I walked to my home, only one block away. I picked up the Doctrine and Covenants. I was reading it prayerfully and humbly, and marking passages. Instead of its opening at the bookmark, it opened at the passage:
Wherefore, I say unto you, that ye ought to forgive one another; for he that forgiveth not his brother his trespasses standeth condemned before the Lord; for there remaineth in him the greater sin.
I, the Lord, will forgive whom I will forgive, but of you it is required to forgive all men. (D&C 64:9-10.)
I shut up the book and rushed back to the President, and I said, “I give my consent.”
Brother Taylor had a habit, when something pleased him, of shaking himself and laughing, and he said: “My gracious, Heber, this is remarkable; what has happened?” And I told him. He said: “Heber, when you left here a few minutes ago did you not think: what if he had defiled my wife or daughter?
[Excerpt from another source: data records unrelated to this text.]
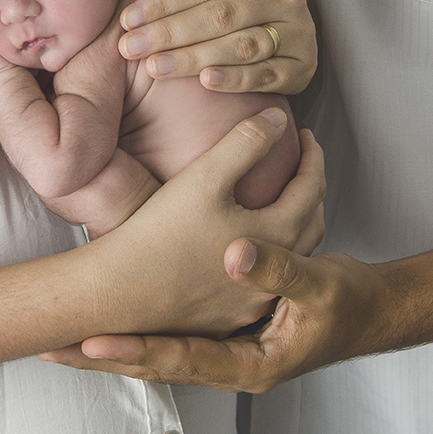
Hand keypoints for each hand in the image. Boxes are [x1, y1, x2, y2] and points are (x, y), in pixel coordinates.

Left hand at [39, 246, 379, 391]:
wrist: (368, 311)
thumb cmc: (347, 305)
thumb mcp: (318, 287)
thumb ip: (278, 270)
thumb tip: (235, 252)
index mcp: (248, 366)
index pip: (179, 361)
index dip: (135, 350)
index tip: (89, 342)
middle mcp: (229, 365)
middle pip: (157, 364)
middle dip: (107, 355)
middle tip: (53, 347)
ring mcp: (223, 349)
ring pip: (160, 351)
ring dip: (118, 343)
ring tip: (67, 336)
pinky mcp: (223, 330)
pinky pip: (174, 334)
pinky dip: (144, 328)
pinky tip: (118, 316)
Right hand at [40, 126, 326, 357]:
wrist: (120, 291)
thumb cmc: (161, 231)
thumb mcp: (206, 174)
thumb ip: (248, 141)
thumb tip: (280, 117)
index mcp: (278, 236)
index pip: (312, 188)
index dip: (313, 157)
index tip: (308, 136)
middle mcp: (274, 275)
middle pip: (311, 224)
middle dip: (311, 188)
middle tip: (302, 162)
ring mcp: (253, 301)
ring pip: (292, 257)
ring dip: (295, 222)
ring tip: (283, 198)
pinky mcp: (230, 316)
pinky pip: (266, 281)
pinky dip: (272, 253)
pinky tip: (251, 241)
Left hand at [118, 0, 315, 94]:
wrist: (291, 19)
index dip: (164, 2)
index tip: (128, 18)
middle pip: (219, 15)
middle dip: (170, 32)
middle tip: (130, 47)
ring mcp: (298, 32)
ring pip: (241, 46)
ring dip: (194, 58)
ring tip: (155, 66)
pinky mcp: (303, 66)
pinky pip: (267, 75)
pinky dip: (235, 79)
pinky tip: (205, 81)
And when you thought that, did you not feel as if you would like to just knock the life out of that man?”
I said, “I certainly did.”
“How do you feel now?”
“Well, really and truly Brother Taylor, I hope the poor old sinner can be forgiven.”
“You feel a whole lot better, don’t you?”
I said, “I certainly do.”
(Leon R. Hartshorn, Classic Stories from the Lives of Our Prophets, [Salt Lake City: Deseret Book Company, 1971].
Play “Circle Keep-Away.”
Arrange the players in a circle with someone in the center. When given the signal to start, the players in the circle pass a soft ball back and forth while trying to keep it away from the person in the center. The players must stay on their spots in the circle.
The person in the center attempts to catch or steal the ball. When he is successful, the person who lost the ball or threw it last trades places with the person in the center, and the game continues as before.
(George and Jeane Chipman, Games! Games! Games!, [Salt Lake City: Shadow Mountain, 1983], p. 71.)
Easy Chocolate Mousse
This light and fluffy chocolate mousse is stabilized with gelatin Try it with a dollop of whipped cream and some fresh berries for an easy, yet elegant dessert.
1 teaspoon unflavored gelatin
1 tablespoon cold water
2 tablespoons boiling water (just heat it in a small bowl in your microwave)
1⁄2 cup sugar
1⁄4 cup unsweetened cocoa powder
1 cup heavy whipping cream
1 teaspoon vanilla
1. In a small bowl, combine gelatin and cold water and allow to stand for about 1 minute. While gelatin is softening, bring 2 tablespoons water to a boil in the microwave (see tip at left). Whisk into the softened gelatin and allow to cool.
2. In a medium mixing bowl, combine sugar, cocoa powder, cream, and vanilla. Beat with an electric mixer until medium-stiff peaks form. Mix in gelatin mixture until combined and refrigerate for 30 minutes. If serving in individual cups, place mousse in cups or bowls before refrigerating.
(Sara Wells and Kate Jones, Our Best Bites: Mormon Moms in the Kitchen, [Salt Lake City: Shadow Mountain, 2011], p. 234.)